It compiles recommendations to have a more Earth-friendly wedding. The guide has suggestions for each step in the wedding planning process and illustrates the differences in emissions between choices.
Some of the largest contributors to an individual carbon footprint are venue and transportation. Perhaps unsurprisingly, these are also the biggest players in a wedding’s carbon footprint.
(image via Medium)
Want a destination wedding? Everyone has to hop on a plane, which causes tons of carbon emissions. Want to serve a prime rib entrée? That amount of red meat will be costly for you and the planet.
Even if you aren’t planning a far-away wedding or a meat-heavy menu, the choices you make are multiplied for each of your guests.
If you want to give your guests favors, avoid additional waste by opting for something edible. Or you can give something that’s beneficial to wildlife like seed bombs for native species that local pollinators will love.
When it comes to gifts, your guests ultimately choose what to give, but a registry allows you to offer guidance.
It’s becoming more common for couples to live together before getting married and already have what they need for their home.
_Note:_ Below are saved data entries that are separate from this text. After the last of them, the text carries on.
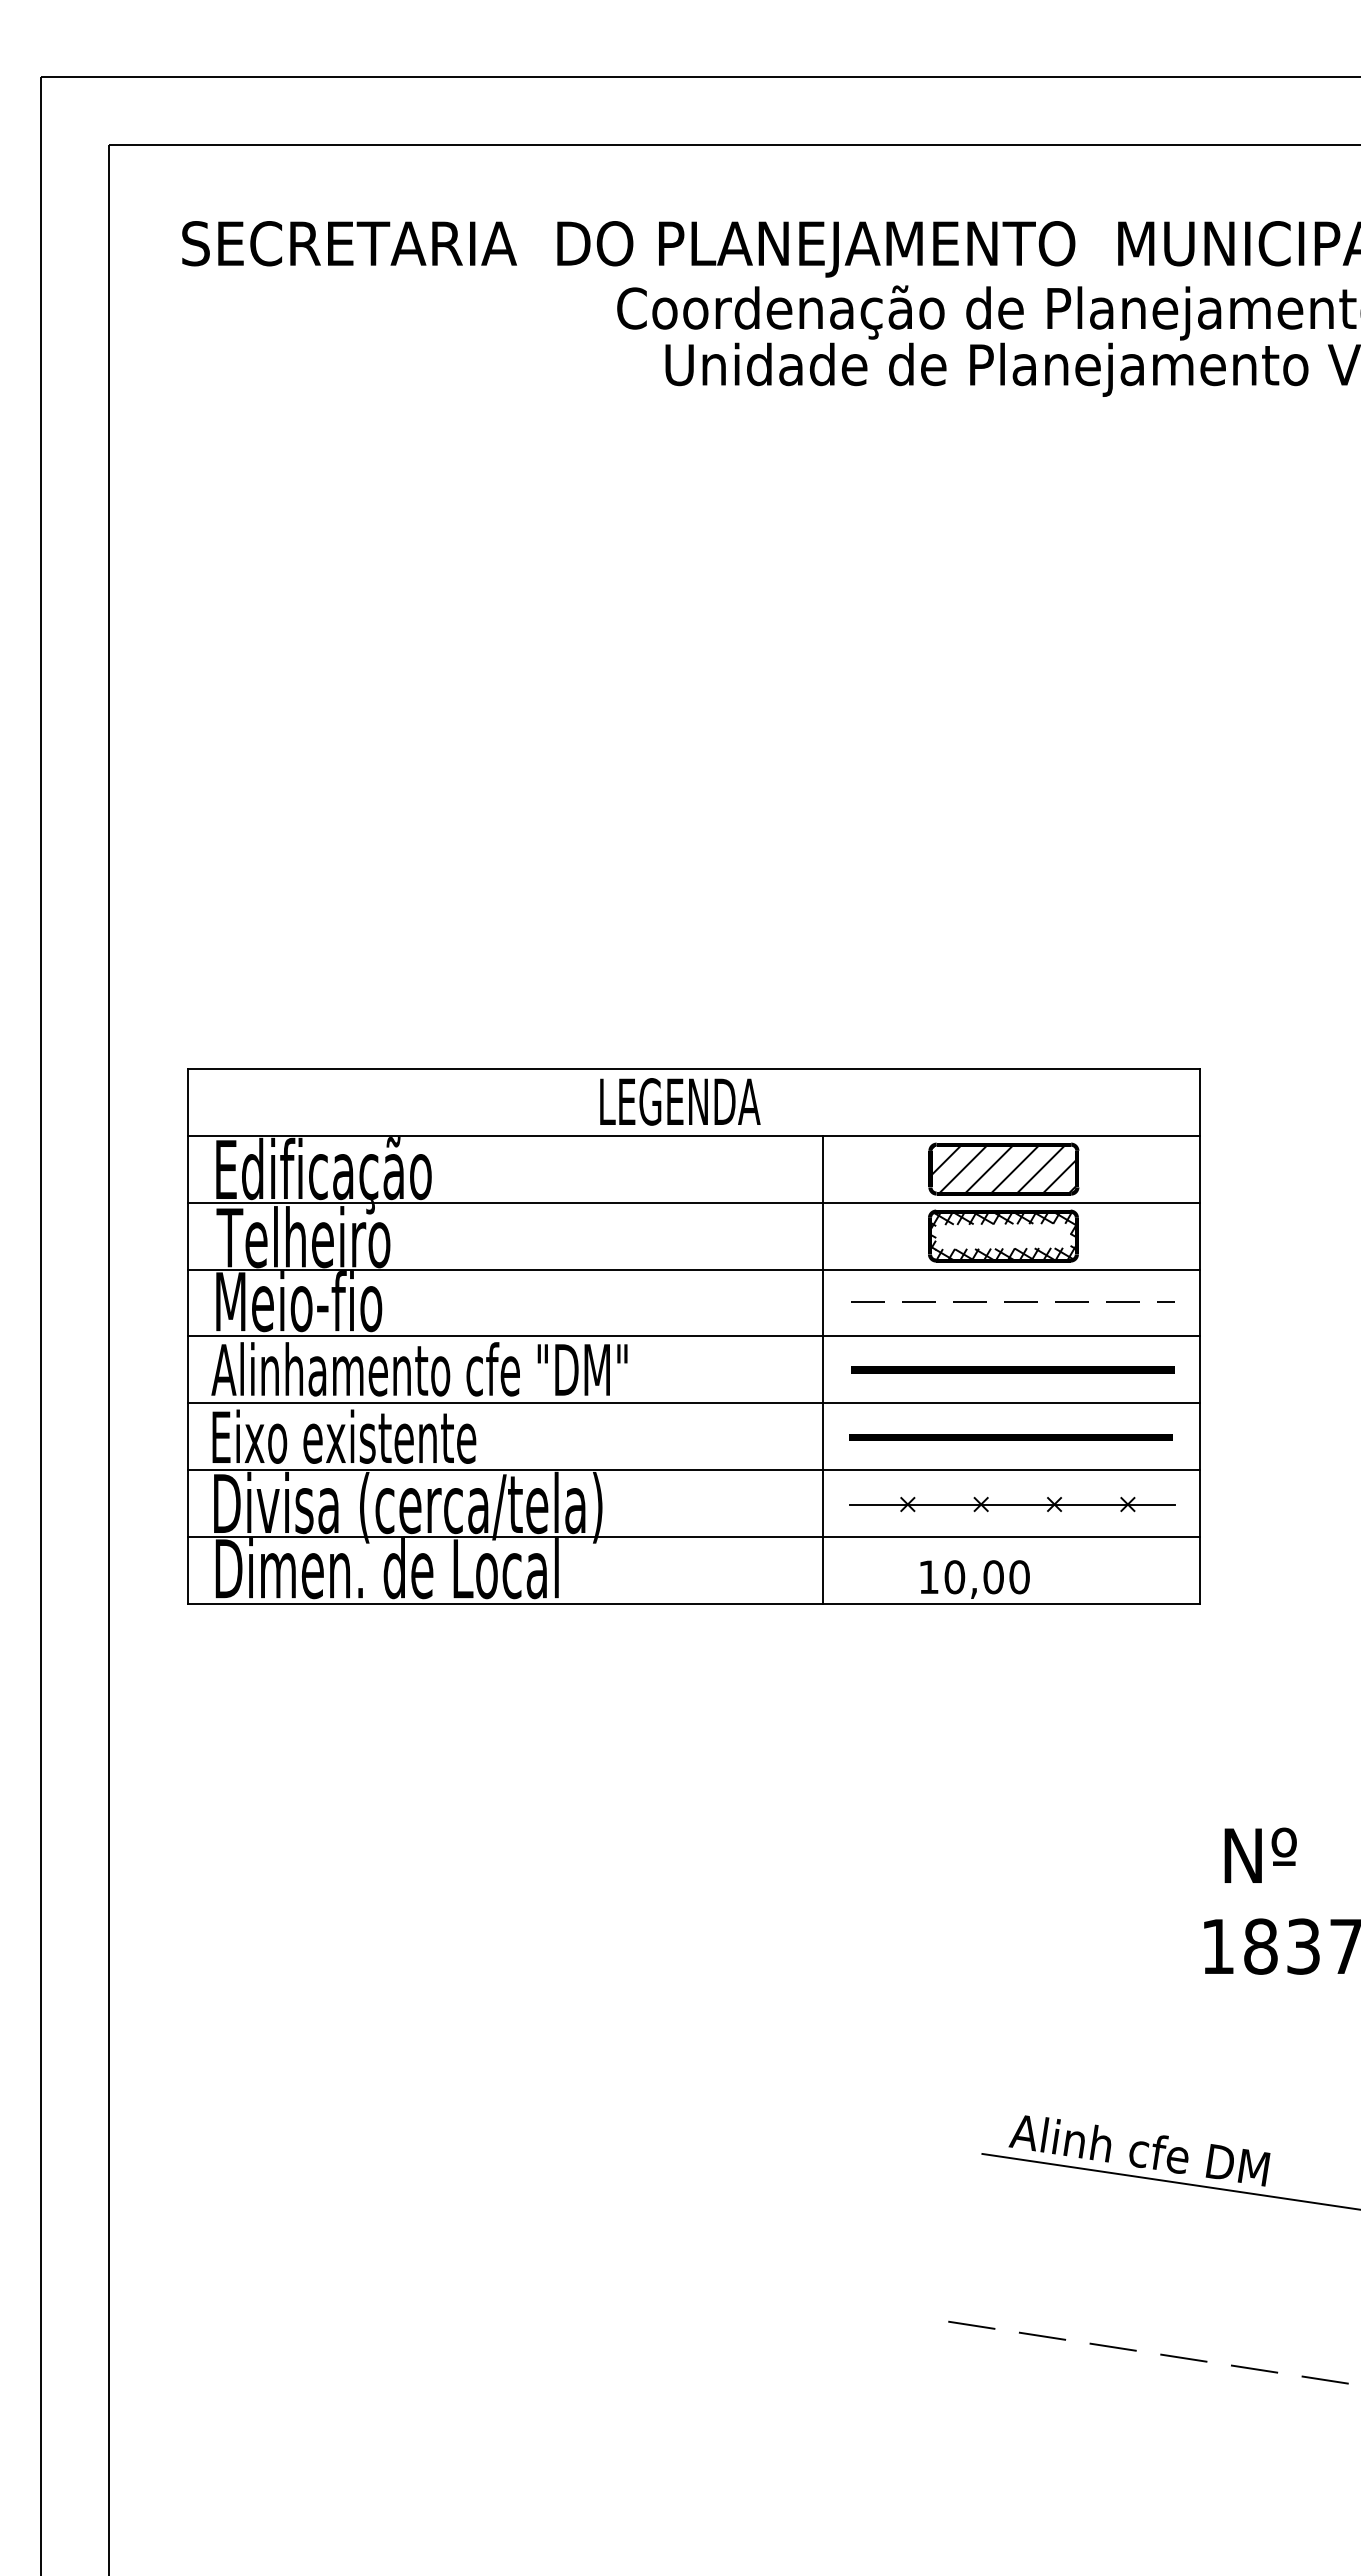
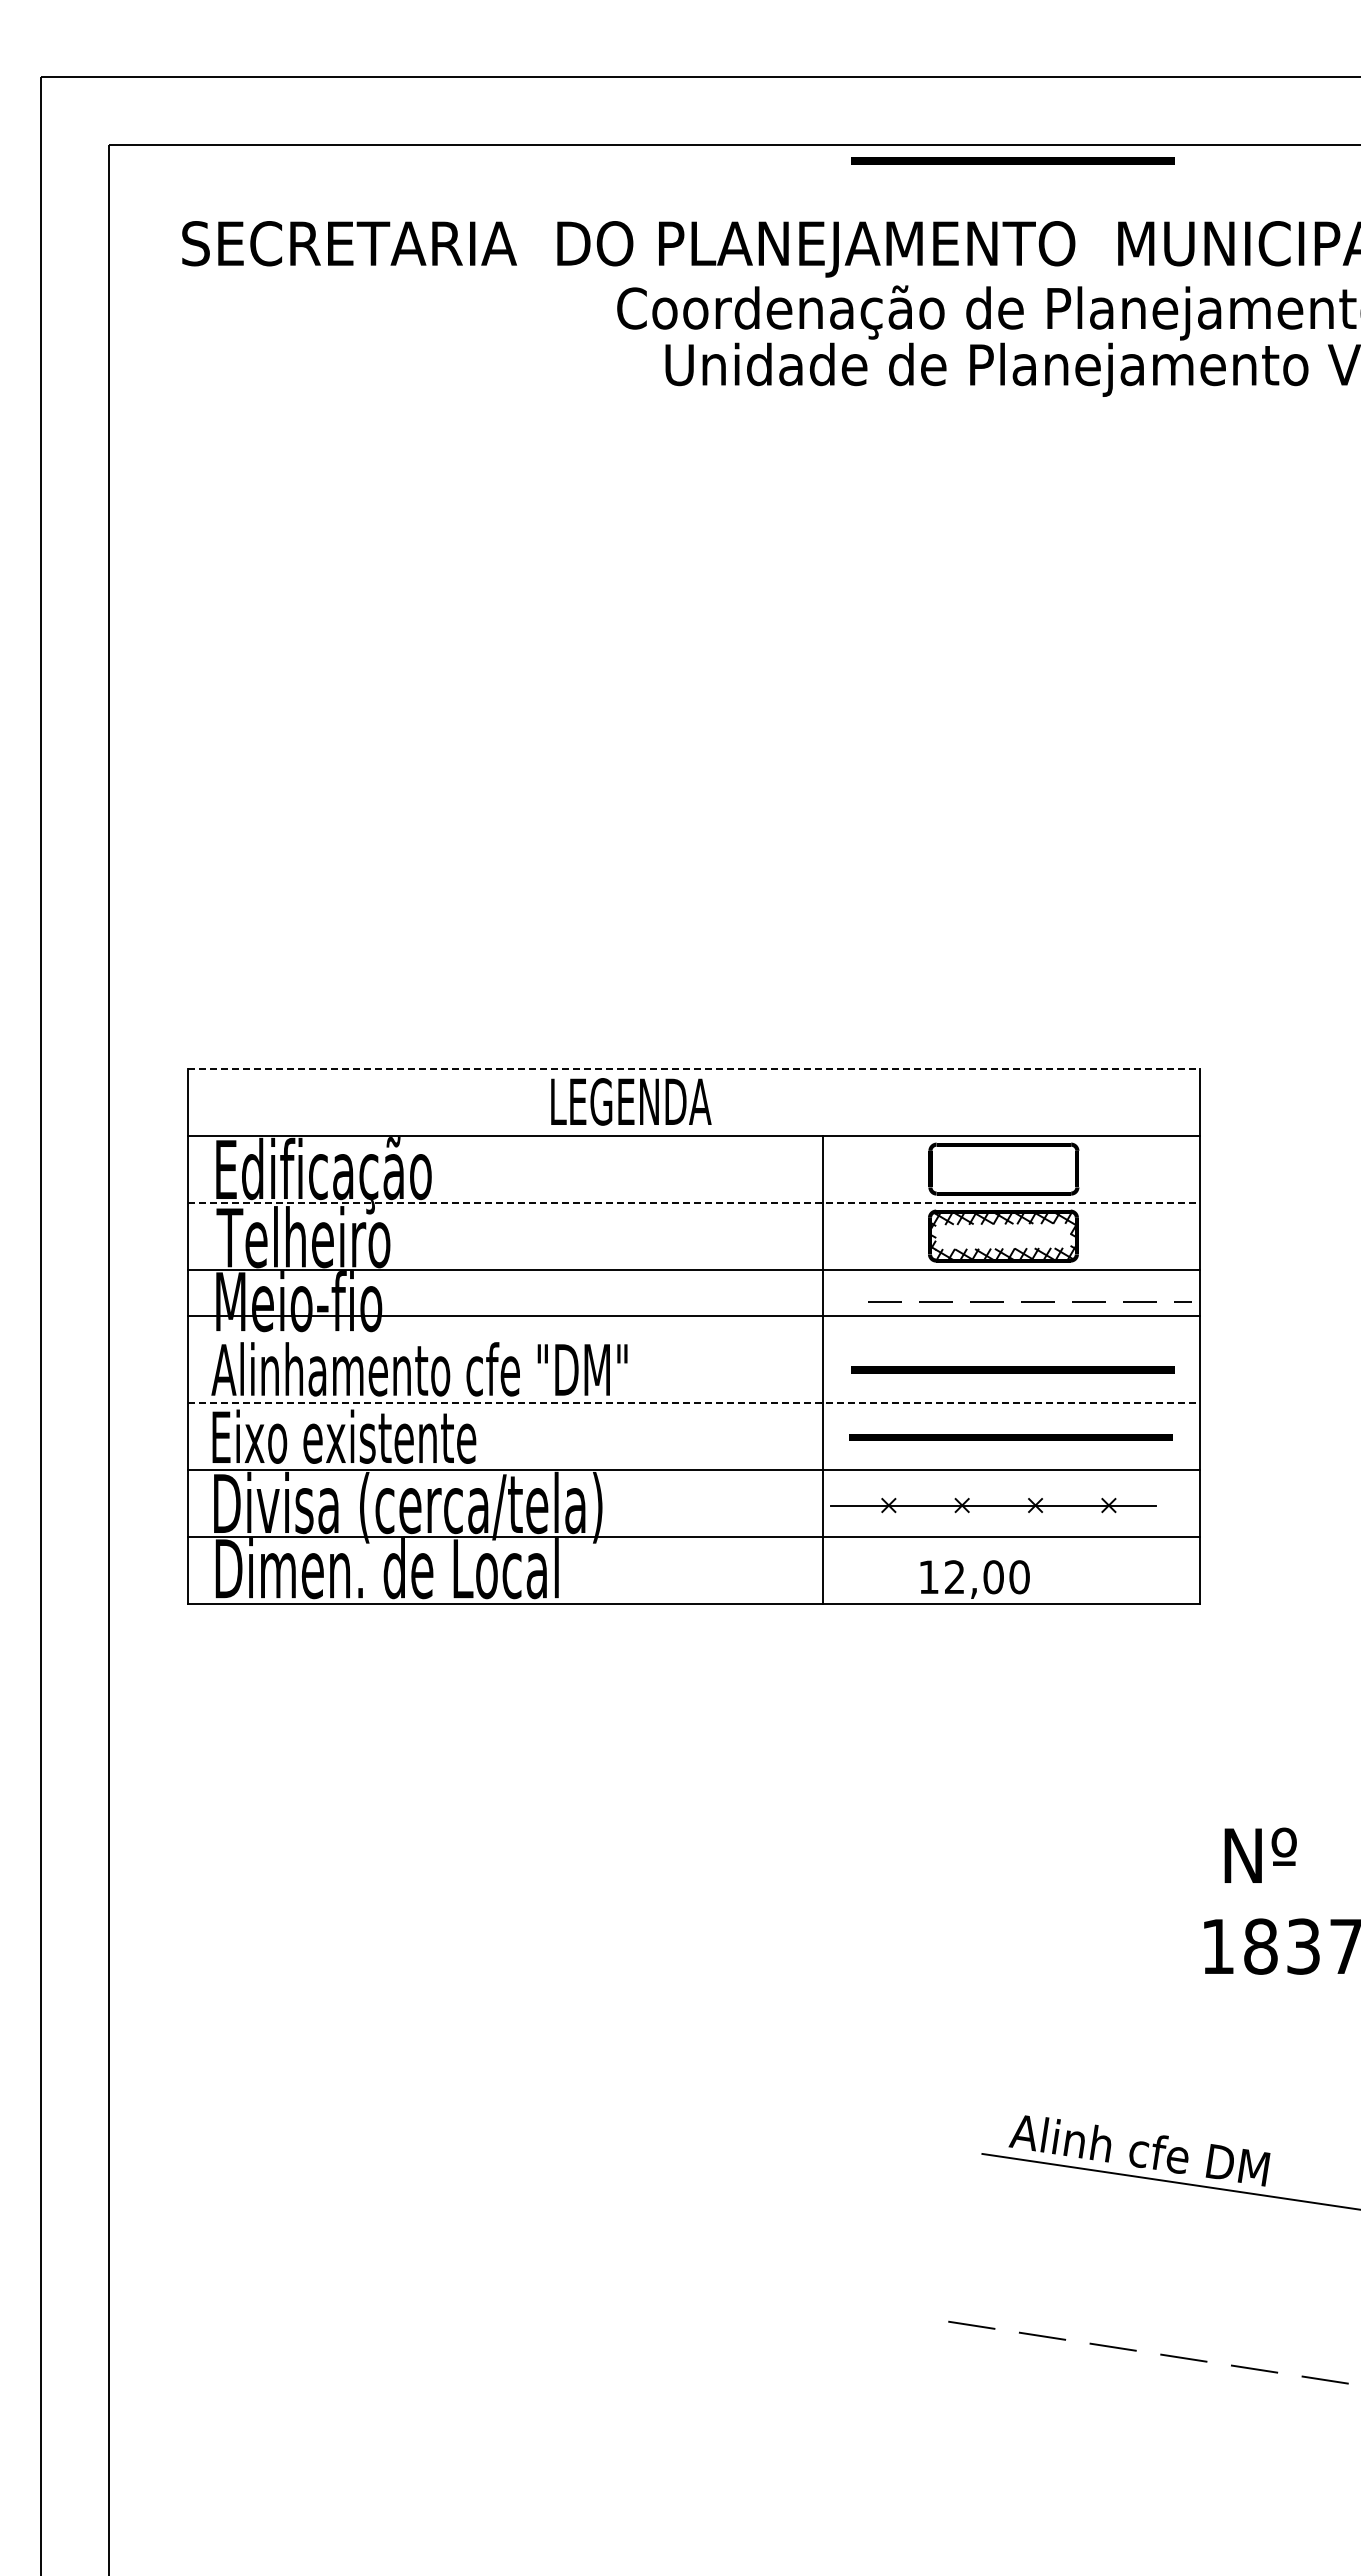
line at (1012, 160): none -> present
line at (694, 1069): solid -> dashed
text at (680, 1101) position: (680, 1101) -> (631, 1101)
hatch at (1003, 1168): present -> none
line at (694, 1202): solid -> dashed
line at (1012, 1301) position: (1012, 1301) -> (1029, 1301)
line at (693, 1336) position: (693, 1336) -> (693, 1316)
line at (694, 1403): solid -> dashed
part at (1012, 1504) position: (1012, 1504) -> (993, 1505)
text at (954, 1577): 10,00 -> 12,00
That’s why charitable giving is an excellent alternative to traditional gifts.
By registering for donations to your favorite charities, you’re also sharing more about you as a couple with your guests. Your friends and family will learn a little more about the causes that are important to you.
The Good Beginning facilitates a charitable giving registry. You can even choose multiple organizations for guests to donate to.
Making wildlife-friendly choices when planning your wedding not only protects the planet, it’s a way to share your values with your nearest and dearest. And it’s an opportunity to demonstrate more sustainable choices that others can follow to set a good example for the rest of the wedding industry.